▶ [Exercise requirements]: Going through the data below, please show each line containing the string "Read".

▶ [Record extracts]:
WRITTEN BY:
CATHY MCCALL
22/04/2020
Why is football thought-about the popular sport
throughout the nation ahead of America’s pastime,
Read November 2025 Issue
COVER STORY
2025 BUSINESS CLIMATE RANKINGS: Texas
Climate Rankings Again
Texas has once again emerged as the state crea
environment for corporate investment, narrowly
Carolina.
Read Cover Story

==

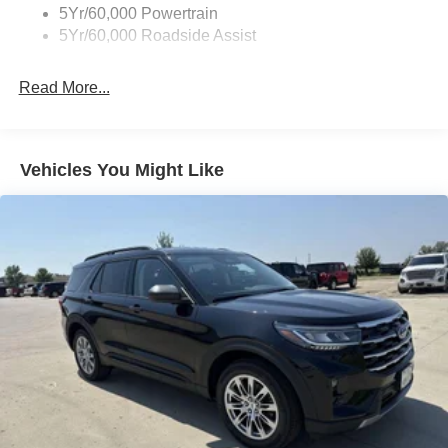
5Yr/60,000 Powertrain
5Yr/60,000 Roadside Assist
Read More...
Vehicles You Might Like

▶ [Your solution]:
Read November 2025 Issue
Read Cover Story
Read More...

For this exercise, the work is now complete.